2. A not-for-profit corporation organized to act in such capacity, a
social services official, or public agency authorized to act in such
capacity which has a concern for the incapacitated person, and any
community guardian program operating pursuant to the provisions of title
three of article nine-B of the social services law which is found by the
court to be suitable to perform the duties necessary to assist the
incapacitated person may be appointed as guardian, provided that a
community guardian program shall be appointed as guardian only where a
special proceeding for the appointment of a guardian under this article
has been commenced by a social services official with whom such program
was contracted.
3. A corporation, except that no corporation (other than as provided
in paragraph two of this subdivision) may be authorized to exercise the
powers necessary to assist the incapacitated person with personal needs.

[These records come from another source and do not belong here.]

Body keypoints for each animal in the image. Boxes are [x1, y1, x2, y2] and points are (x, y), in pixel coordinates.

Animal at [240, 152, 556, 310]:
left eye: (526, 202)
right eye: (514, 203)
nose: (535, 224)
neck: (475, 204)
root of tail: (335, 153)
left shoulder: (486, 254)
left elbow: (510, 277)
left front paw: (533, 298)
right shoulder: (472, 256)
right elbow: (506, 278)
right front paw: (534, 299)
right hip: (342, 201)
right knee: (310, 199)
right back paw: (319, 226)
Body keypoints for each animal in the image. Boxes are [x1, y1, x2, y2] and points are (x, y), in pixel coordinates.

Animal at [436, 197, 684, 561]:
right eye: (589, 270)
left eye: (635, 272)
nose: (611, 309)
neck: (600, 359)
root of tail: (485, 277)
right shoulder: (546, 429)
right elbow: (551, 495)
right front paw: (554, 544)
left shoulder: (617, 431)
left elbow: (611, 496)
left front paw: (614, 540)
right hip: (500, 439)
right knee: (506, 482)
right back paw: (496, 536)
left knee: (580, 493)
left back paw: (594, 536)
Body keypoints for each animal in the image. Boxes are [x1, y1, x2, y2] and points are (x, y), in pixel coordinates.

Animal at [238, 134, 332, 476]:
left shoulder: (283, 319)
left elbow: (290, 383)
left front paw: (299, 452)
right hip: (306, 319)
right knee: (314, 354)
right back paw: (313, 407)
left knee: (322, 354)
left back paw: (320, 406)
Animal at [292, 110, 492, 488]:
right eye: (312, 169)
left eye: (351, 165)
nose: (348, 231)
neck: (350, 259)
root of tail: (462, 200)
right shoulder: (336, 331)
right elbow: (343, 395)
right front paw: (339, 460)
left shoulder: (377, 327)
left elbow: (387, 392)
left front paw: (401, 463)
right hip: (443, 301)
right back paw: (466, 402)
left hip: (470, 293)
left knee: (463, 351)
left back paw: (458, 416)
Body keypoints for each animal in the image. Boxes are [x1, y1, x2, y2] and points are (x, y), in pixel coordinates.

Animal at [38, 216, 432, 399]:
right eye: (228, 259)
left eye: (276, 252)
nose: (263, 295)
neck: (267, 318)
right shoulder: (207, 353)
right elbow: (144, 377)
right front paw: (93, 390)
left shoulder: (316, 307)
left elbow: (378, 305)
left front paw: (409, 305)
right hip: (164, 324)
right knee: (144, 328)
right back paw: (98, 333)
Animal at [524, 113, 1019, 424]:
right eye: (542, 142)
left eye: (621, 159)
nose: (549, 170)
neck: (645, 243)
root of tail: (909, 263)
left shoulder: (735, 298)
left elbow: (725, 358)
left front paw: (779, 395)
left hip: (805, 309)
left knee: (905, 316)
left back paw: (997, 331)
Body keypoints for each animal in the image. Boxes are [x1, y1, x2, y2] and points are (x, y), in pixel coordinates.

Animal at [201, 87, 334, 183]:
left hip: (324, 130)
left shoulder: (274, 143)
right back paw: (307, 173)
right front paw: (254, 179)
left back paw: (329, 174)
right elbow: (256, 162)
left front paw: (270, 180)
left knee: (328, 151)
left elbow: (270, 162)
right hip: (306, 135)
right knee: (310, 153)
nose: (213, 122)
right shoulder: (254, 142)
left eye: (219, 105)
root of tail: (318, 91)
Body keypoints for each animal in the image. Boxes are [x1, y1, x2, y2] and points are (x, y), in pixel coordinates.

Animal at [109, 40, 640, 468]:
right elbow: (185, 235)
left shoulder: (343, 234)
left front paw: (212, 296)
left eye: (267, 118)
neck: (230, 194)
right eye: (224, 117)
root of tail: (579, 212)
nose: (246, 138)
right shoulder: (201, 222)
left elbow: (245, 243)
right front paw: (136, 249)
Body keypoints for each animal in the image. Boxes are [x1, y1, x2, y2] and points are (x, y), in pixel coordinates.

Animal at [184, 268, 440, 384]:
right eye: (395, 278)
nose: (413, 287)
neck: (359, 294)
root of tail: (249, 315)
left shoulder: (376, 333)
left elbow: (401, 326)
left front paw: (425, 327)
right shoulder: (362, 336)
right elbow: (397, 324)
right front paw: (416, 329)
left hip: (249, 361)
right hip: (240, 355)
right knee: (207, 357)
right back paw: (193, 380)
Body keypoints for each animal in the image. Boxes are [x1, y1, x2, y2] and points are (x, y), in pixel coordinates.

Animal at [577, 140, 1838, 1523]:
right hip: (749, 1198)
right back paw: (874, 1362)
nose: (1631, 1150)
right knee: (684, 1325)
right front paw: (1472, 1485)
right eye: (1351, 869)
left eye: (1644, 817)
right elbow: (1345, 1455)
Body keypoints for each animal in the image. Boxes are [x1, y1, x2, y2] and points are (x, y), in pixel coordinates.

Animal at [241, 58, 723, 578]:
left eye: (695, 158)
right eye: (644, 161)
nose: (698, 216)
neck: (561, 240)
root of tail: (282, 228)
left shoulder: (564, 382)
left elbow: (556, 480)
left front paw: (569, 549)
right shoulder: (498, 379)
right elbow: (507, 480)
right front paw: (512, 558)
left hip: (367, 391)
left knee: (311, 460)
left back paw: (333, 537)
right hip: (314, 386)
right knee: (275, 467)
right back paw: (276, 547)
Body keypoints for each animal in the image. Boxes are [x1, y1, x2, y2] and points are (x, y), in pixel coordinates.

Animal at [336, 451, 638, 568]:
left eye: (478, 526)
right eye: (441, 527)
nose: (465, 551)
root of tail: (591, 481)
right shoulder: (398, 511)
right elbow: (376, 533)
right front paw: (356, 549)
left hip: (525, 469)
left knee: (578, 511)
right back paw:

(b) The court shall appoint a person nominated as the guardian in
accordance with the provisions of section 81.17 of this article unless
the court determines the nominee is unfit or the alleged incapacitated
person indicates that he or she no longer wishes the nominee to be
appointed.
(c) In the absence of a nomination in accordance with section 81.17 of
this article, the court shall appoint a person nominated by the person
alleged to be incapacitated orally or by conduct during the hearing or
trial unless the court determines for good cause that such appointment
is not appropriate.
(d) In making any appointment under this article the court shall
consider:
1. any appointment or delegation made by the person alleged to be
incapacitated in accordance with the provisions of section 5-1501,
5-1601 or 5-1602 of the general obligations law and sections two
thousand nine hundred sixty-five and two thousand nine hundred
eighty-one of the public health law;
2. the social relationship between the incapacitated person and the
person, if any, proposed as guardian, and the social relationship
between the incapacitated person and other persons concerned with the
welfare of the incapacitated person;
3. the care and services being provided to the incapacitated person at
the time of the proceeding;
4. the powers which the guardian will exercise;
5. the educational, professional and business experience relevant to
the nature of the services sought to be provided;
6. the nature of the financial resources involved;
7. the unique requirements of the incapacitated person; and
8. any conflicts of interest between the person proposed as guardian
and the incapacitated person.
(e) Unless the court finds that no other person or corporation is
available or willing to act as guardian, or to provide needed services
for the incapacitated person, the following persons or corporations may
not serve as guardian:
1. one whose only interest in the person alleged to be incapacitated
is that of a creditor;
2. one, other than a relative, who is a provider, or the employee of a
provider, of health care, day care, educational, or residential services
to the incapacitated person, whether direct or indirect.
(f) Mental hygiene legal service may not serve as a guardian.